Enerdyne delivers encrypted digital data link upgrade for ROVER receivers
EL CAJON, Calif., 17 March 2009. Enerdyne Technologies Inc., a ViaSat company, has demonstrated its DVA (Digital Video over Analog links) technology interoperating with a ROVER video receiver. The DVA allows conversion of the video link between an aircraft or unmanned aerial vehicle (UAV) transmitter and a ROVER receiver to a digital link encrypted with AES-256.
EL CAJON, Calif., 17 March 2009. Enerdyne Technologies Inc., a ViaSat company, has demonstrated its DVA (Digital Video over Analog links) technology interoperating with a ROVER video receiver.
The DVA allows conversion of the video link between an aircraft or unmanned aerial vehicle (UAV) transmitter and a ROVER receiver to a digital link encrypted with AES-256.
With an installed base of nearly 8,000 units, the ROVER is used in a variety of combat applications to receive analog FM video transmitted from many unmanned aerial system (UAS) platforms, such as Predator, Shadow, and Hunter UAVs.
Analog signals are intercepted by enemy combatants using simple, readily available receivers, potentially compromising missions and endangering U.S. troops. Enerdyne's DVA technology can prevent such eavesdropping by upgrading a ROVER analog link in L-, S-, or C-band to a secure digital data link encrypted with AES-256.
Enerdyne is repackaging its DVA receiver into a unit that can be attached to a ROVER in the field without the use of tools. Installation will take less than 60 seconds. The appliqué unit is scheduled to be available in four months. The Enerdyne DVA unit for the aircraft has been in production since June 2008.
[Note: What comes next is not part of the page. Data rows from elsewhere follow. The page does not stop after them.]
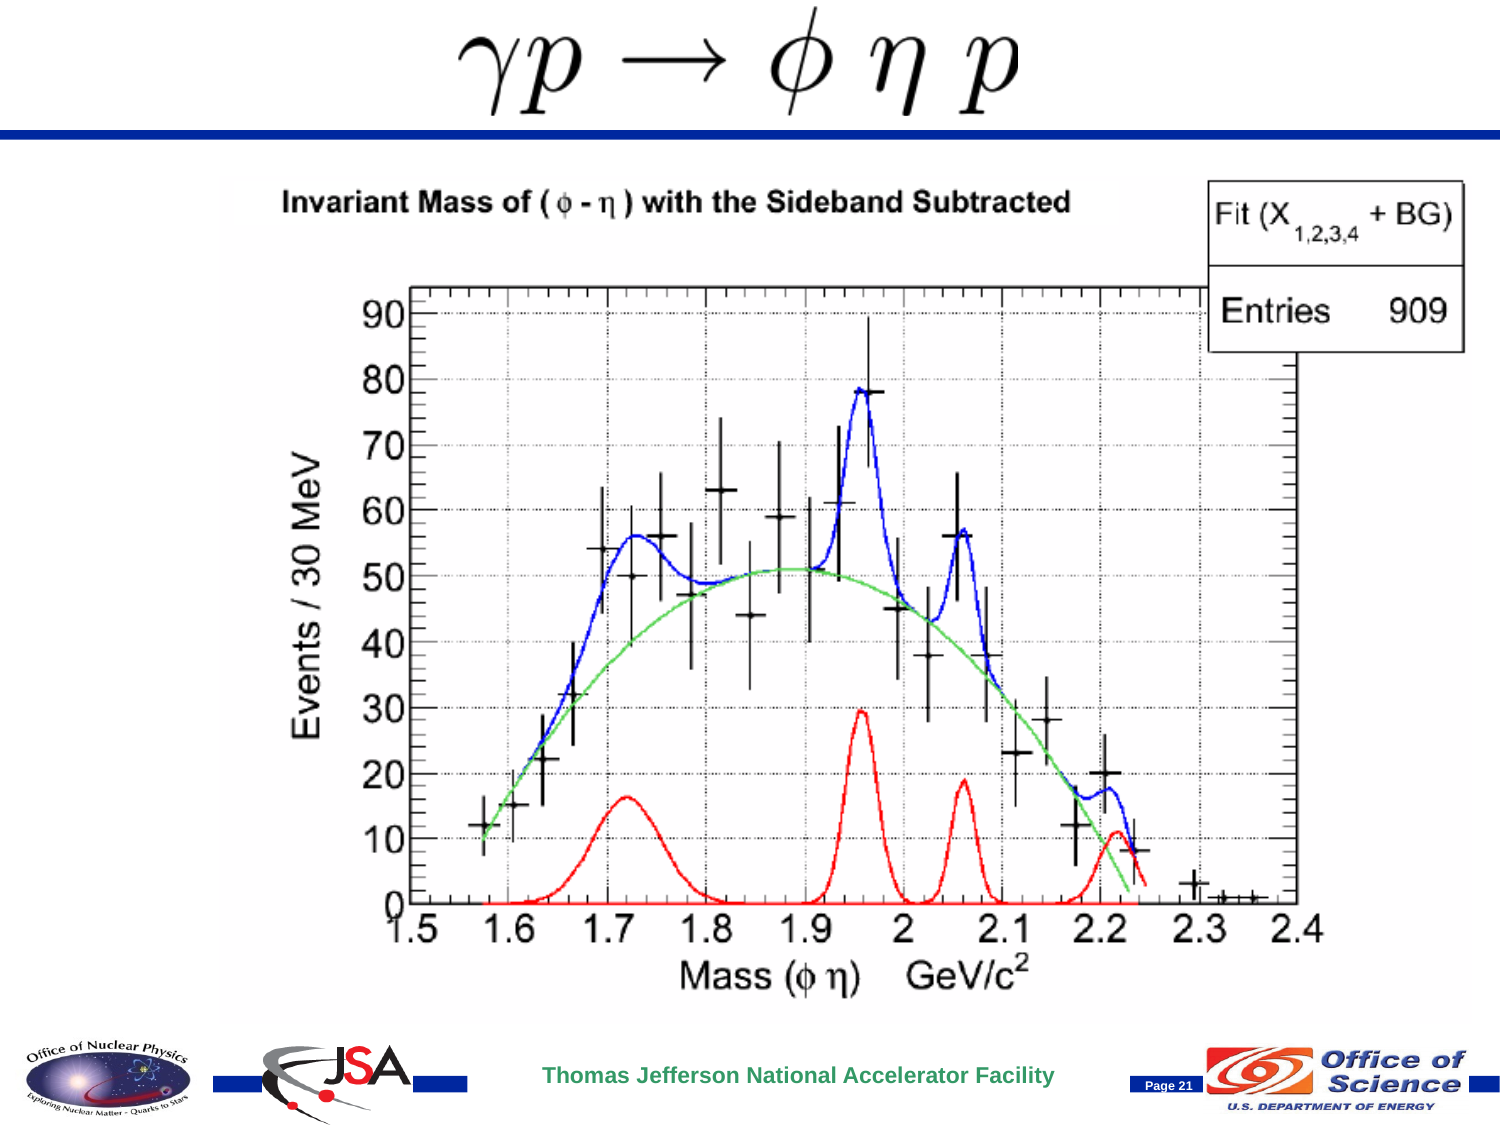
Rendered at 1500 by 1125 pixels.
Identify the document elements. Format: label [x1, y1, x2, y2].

picture [0, 1037, 213, 1125]
picture [457, 6, 1019, 116]
picture [1203, 1043, 1469, 1114]
picture [262, 1045, 413, 1125]
picture [146, 145, 1472, 1024]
"The DVA appliqué provides a major product lifetime enhancement for an installed base of ROVERIII and ROVER4 units that represents a $400 million investment by the U.S. government," says Steve Gardner, Enerdyne GM.
The EnerLinksII DVA system was designed to convert the analog radio frequency (RF) equipment of a UAS to digital transmission without changing the RF equipment or antennas in the air or ground equipment. It inserts a small, integrated digital processing module in the signal path between the aircraft sensor and the FM transmitter.
By attaching a DVA digital baseband processor to the output of the analog FM receiver at a UAS ground station (such as a ROVER), the Enerdyne digital module recovers video and metadata transmitted from the aircraft.
Aside from classified applications, EnerLinks systems are flown on upgraded Sentry HP and Neptune UAS. The EnerLinksII DVA is also designed into Insitu's Scan Eagle and Integrator UASs, each with planned production in 2009.
"Almost every operational unmanned aerial system used by the DoD has an unsecured analog air-to-ground link based on simple FM transmitters and receivers," adds Gardner. "The DoD can extend the utility of all this equipment with a low-cost upgrade to a high-performance, encrypted DVA system."
Because the DVA system integration requires no change to analog RF equipment, UAS aircraft and ground stations can be upgraded with secure digital links in forward locations in a few hours using maintenance technicians and simple upgrade kits, minimizing down time and integration costs.
EnerLinksII DVA is in full production with normal availability within 60 to 90 days.